**Directive:** According to the text about building a query service, which query language does the service accept?

**Given text:**
Segment Open
We considered exposing our database with a read-only user, this approach is taken by some major tech companies such as Stack Overflow. You can use their great data explorer How many upvotes do I have for each tag? - Stack Exchange Data Explorer, it is even opensource so you can fork it StackExchange/StackExchange.DataExplorer

Even though some had successfully used this method, for us exposing a database as a query service had some disadvantages:

  • If we make a configuration mistake, we might be exposed to an attack allowing data theft. We don’t have developer attention for this overtime.
  • Our data is federated between multiple services, forcing us to copy data from micro-services to a central database. Not a deal breaker but as we said we would prefer to avoid this.
  • Our current data structure is not built with search in mind, even if we hadn’t had the two issues above, we would still need to preprocess our data before storing in the database.

Our Solution

Finally, we decided to implement a query service. It accepts queries in the JMESPath language. We wanted to de-couple the query service as much as possible and the most effective way we found was to make the query service use only exported API of our internal services (no direct database access and no “infrastructure” code to be inserted in key services)

Query Service public API (protobuf)

message QueryRequest { 
  string query = 1; 
} 

message QueryResult { 
  google.protobuf.Value result = 1;
}

Notice how the result is a generic interface with a generic return value, this is equivalent to a JSON object. This is on purpose to align with the JMESPath specification, which allows defining and changing the shape of the returned data. This will allow us to provide an "Advanced Query" window in our product without forcing a specific shape for the query results.


Query service is responsible to fetch all data relevant to the current user, and only then applying filters to it using JMESPath. Note this is still better than GraphQL as we can implement an aggregation logic that is tailored for our internal implementation. We chose to do this because:

  • Simplest implementation possible, but keeps spaces for us to optimize it down the road
  • Avoid edge-cases of “ghost data” that exists in the query-service index but was deleted from the main database
  • Minimize coupling of our existing services to the new query service

One thing we had to take into consideration against this solution is query speed, to reduce this issue we decided query service will cache results to avoid network latency as much as possible. The cache will have an inactivity mechanism deleting cache entries that were not active in the past seconds/minutes. We will trigger a cache load when the user interacts with the query input and delete it after the user has stopped interacting with it for a significant amount of time.
Segment Closed
**Data section:**
Segment Open
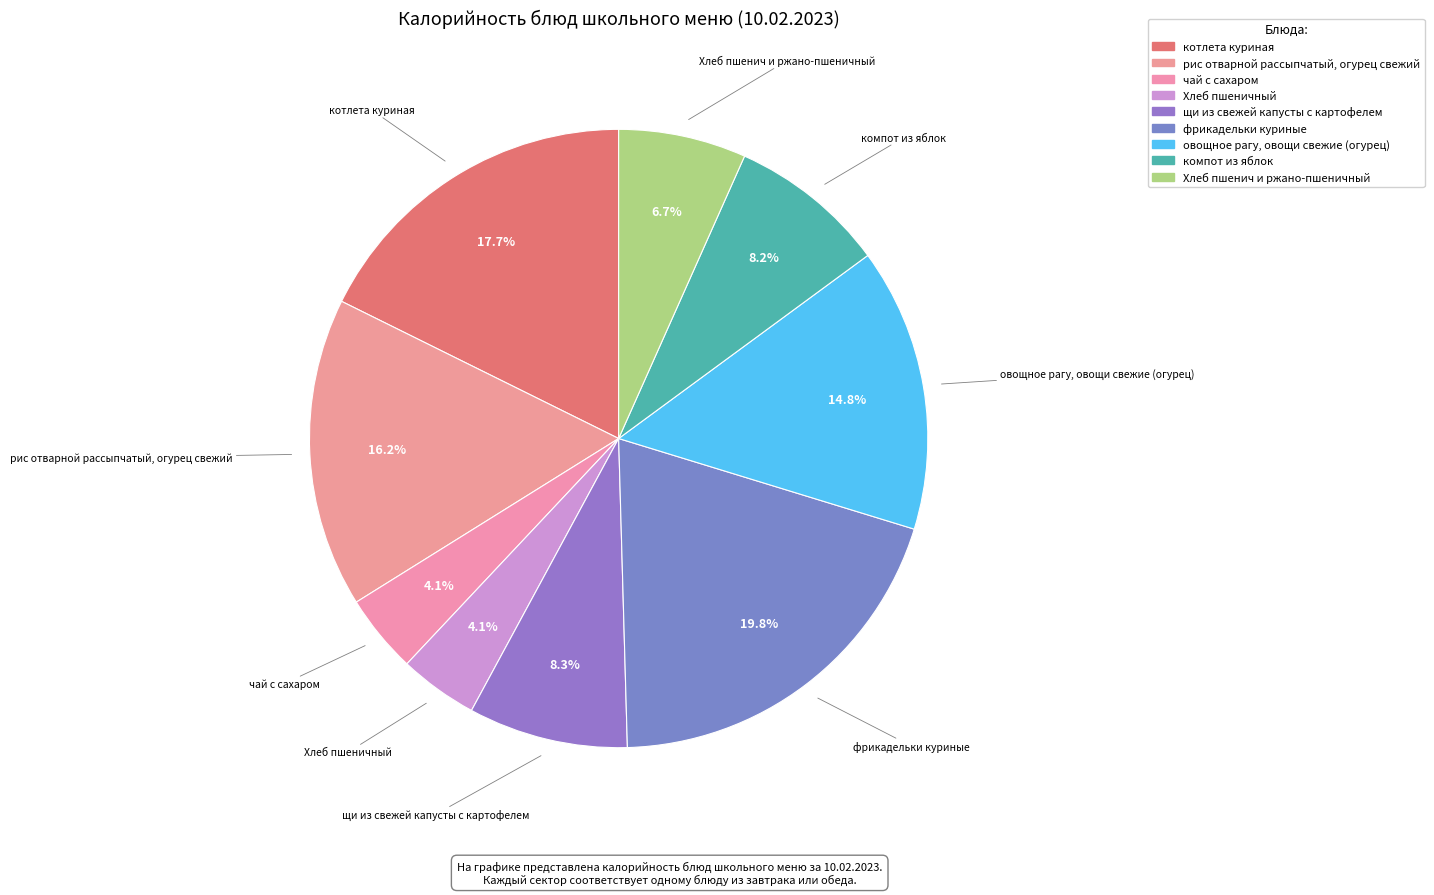

Is it true that котлета куриная is 26% of the pie?

False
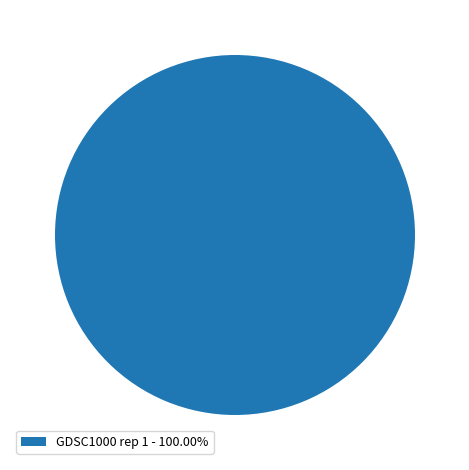

Does any single category account for the majority?

Yes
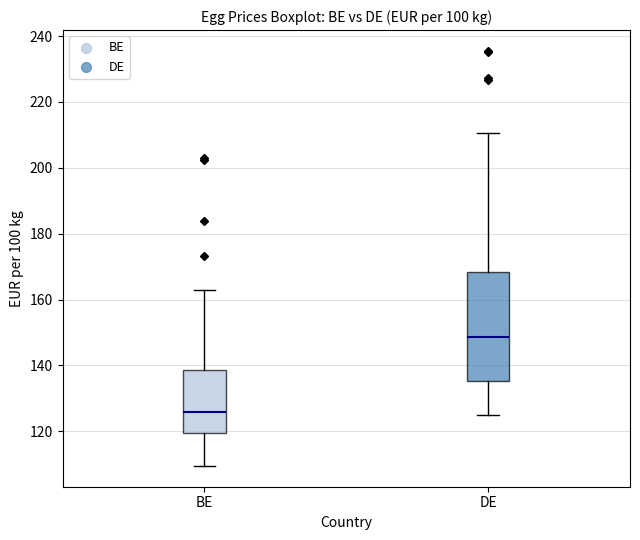

Which box has the highest median line?

DE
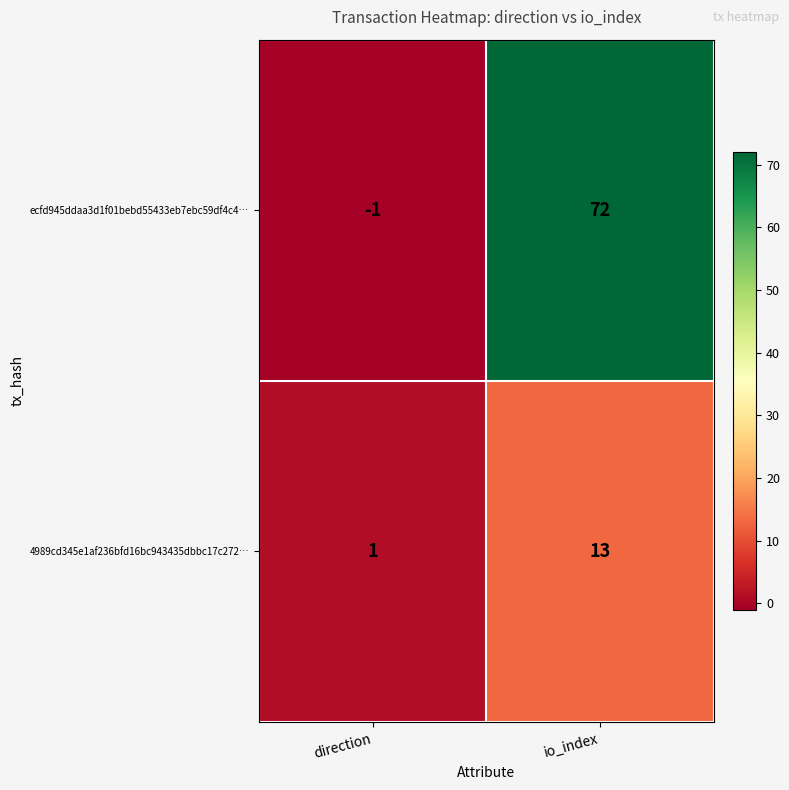

Rank the series at direction from lowest to highest value.

ecfd945ddaa3d1f01bebd55433eb7ebc59df4c4…, 4989cd345e1af236bfd16bc943435dbbc17c272…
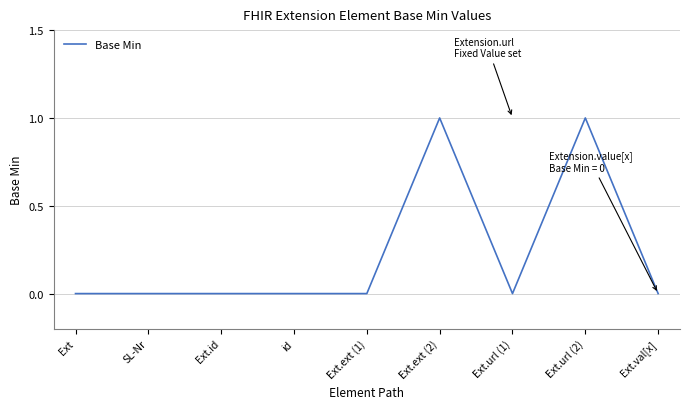

What is the difference between the second highest and second lowest values?

1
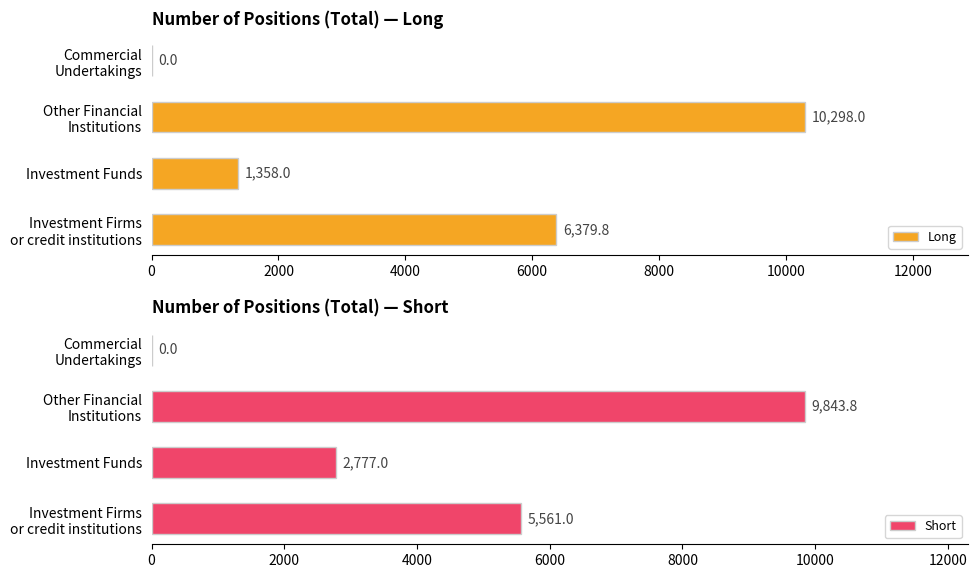

What is the maximum value for Long?

10298.0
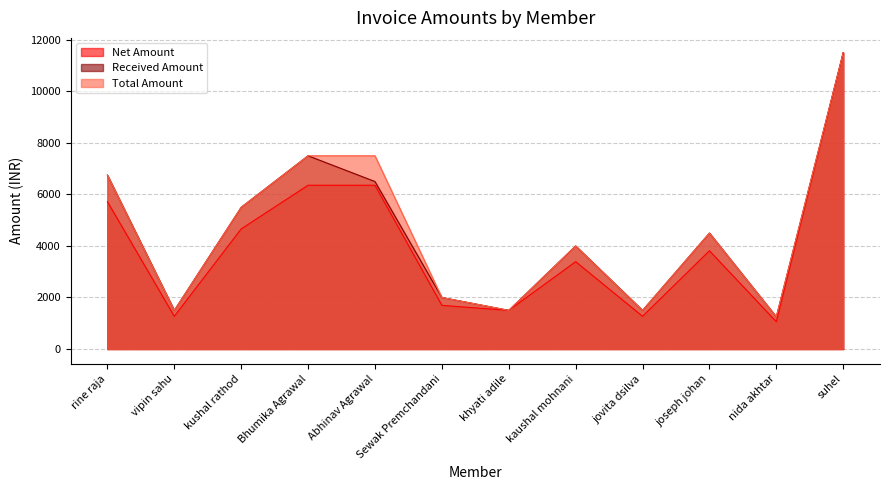

What is the label of the 9th point from the right?

Bhumika Agrawal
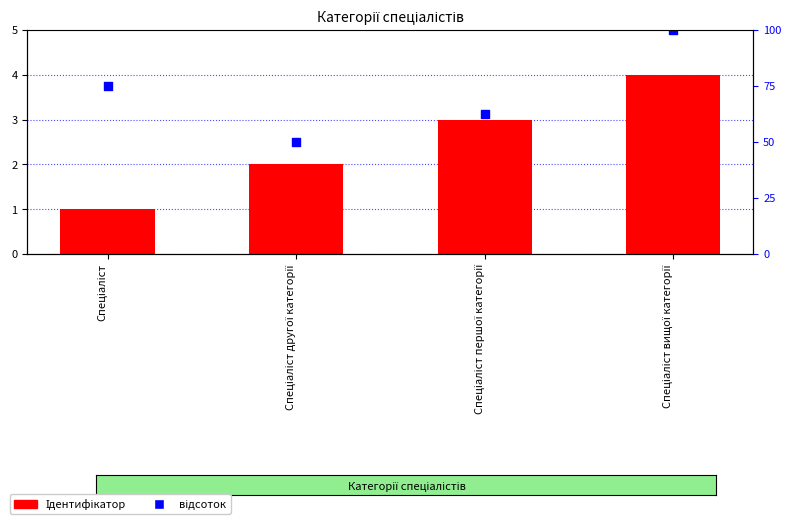

What are all the series names shown in the legend?

Ідентифікатор, відсоток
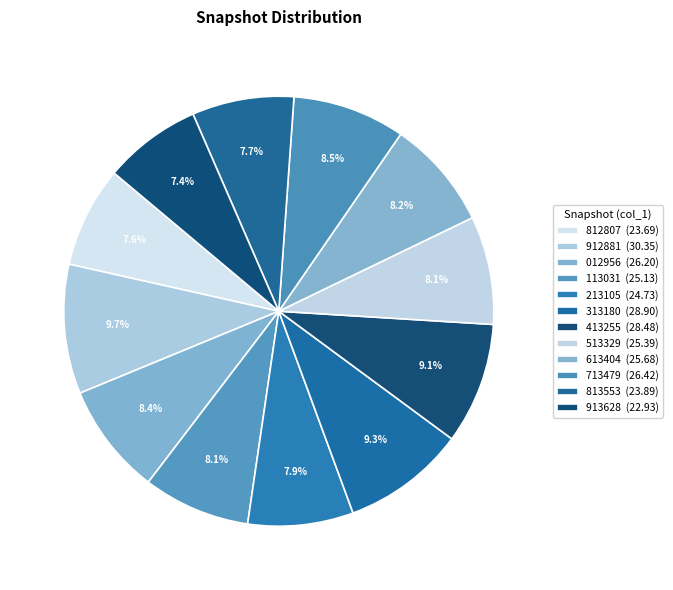

How many segments does this pie chart have?

12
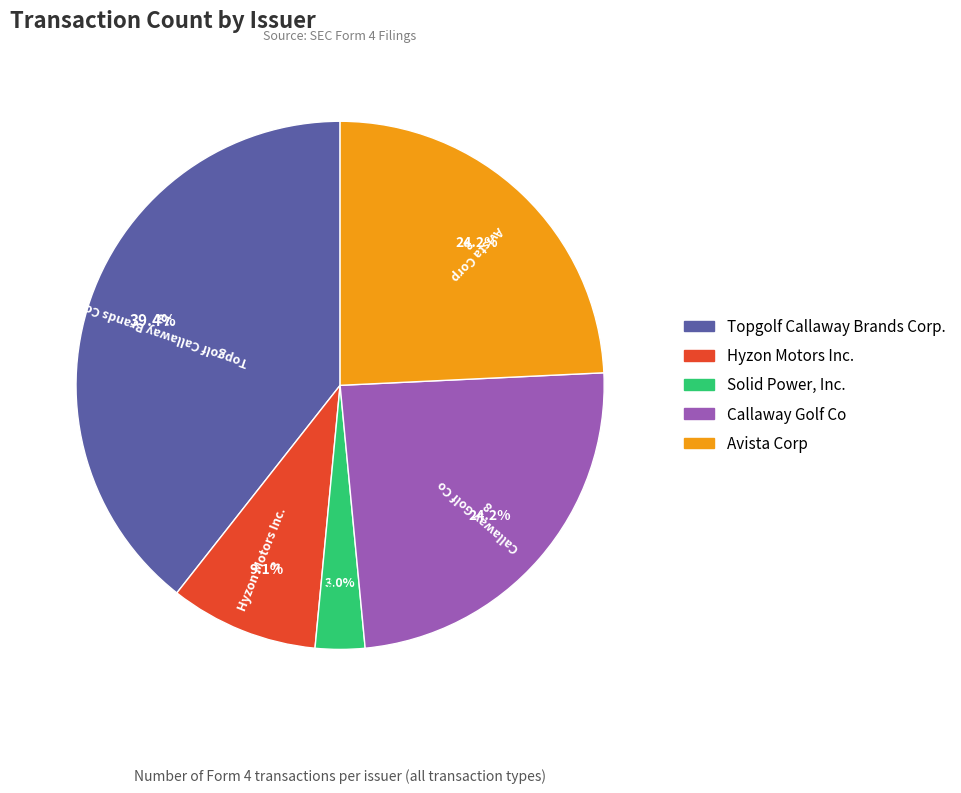

To the nearest percent, what portion does Callaway Golf Co represent?

24%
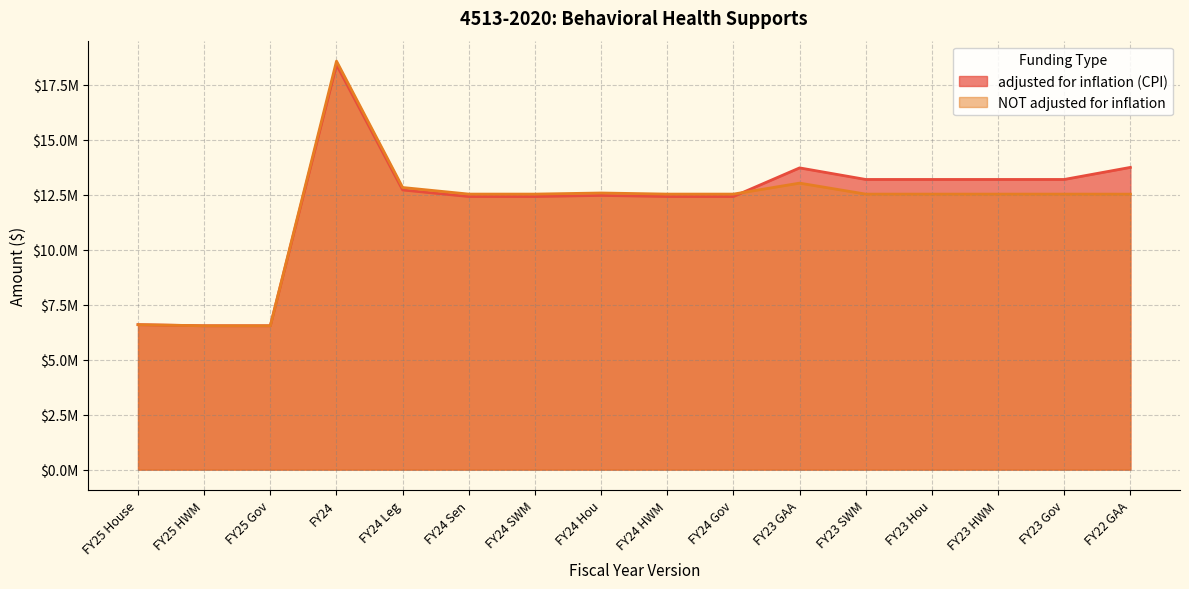

What is the sum of the NOT adjusted for inflation values at FY23 GAA and FY24 Leg?

25868303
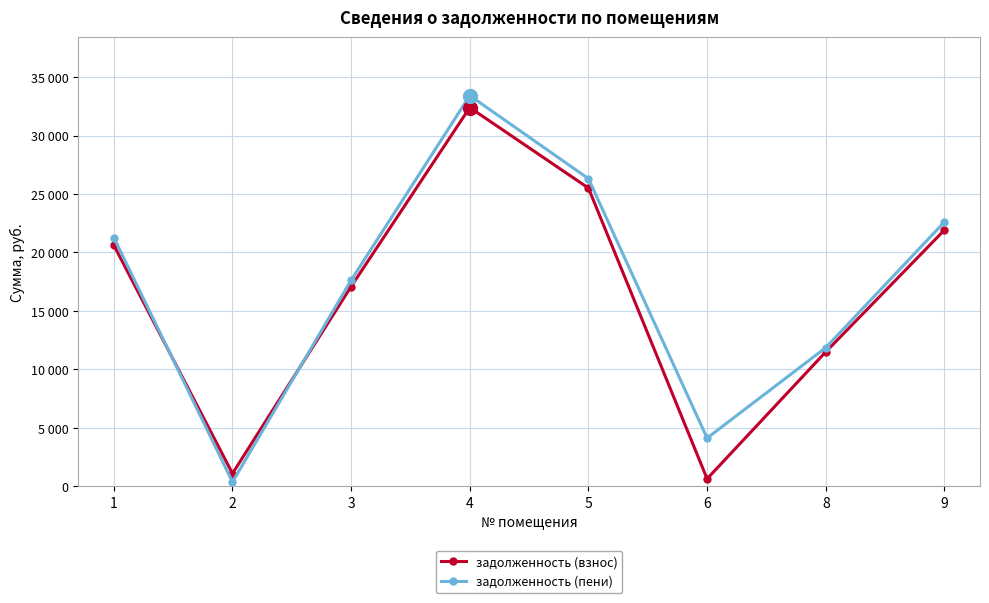

What is the spread (max minus min) of values at 6?

3485.6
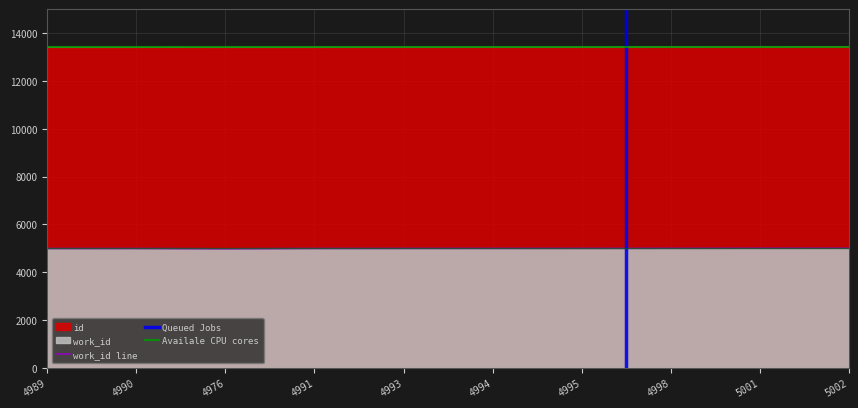

What is the smallest value displayed?

4976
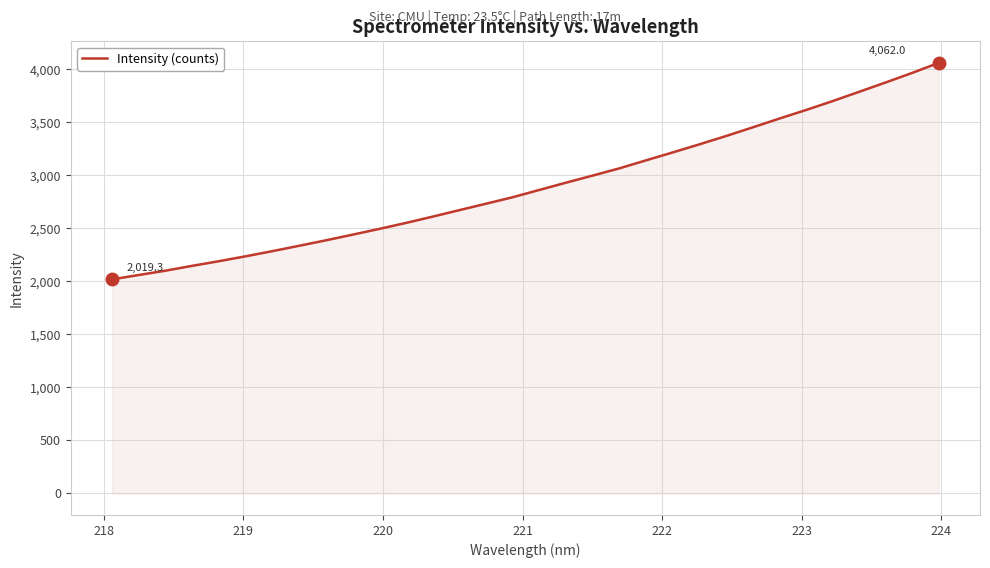

What is the maximum value shown in the chart?

4062.0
Segment Closed
**Task response:** JMESPath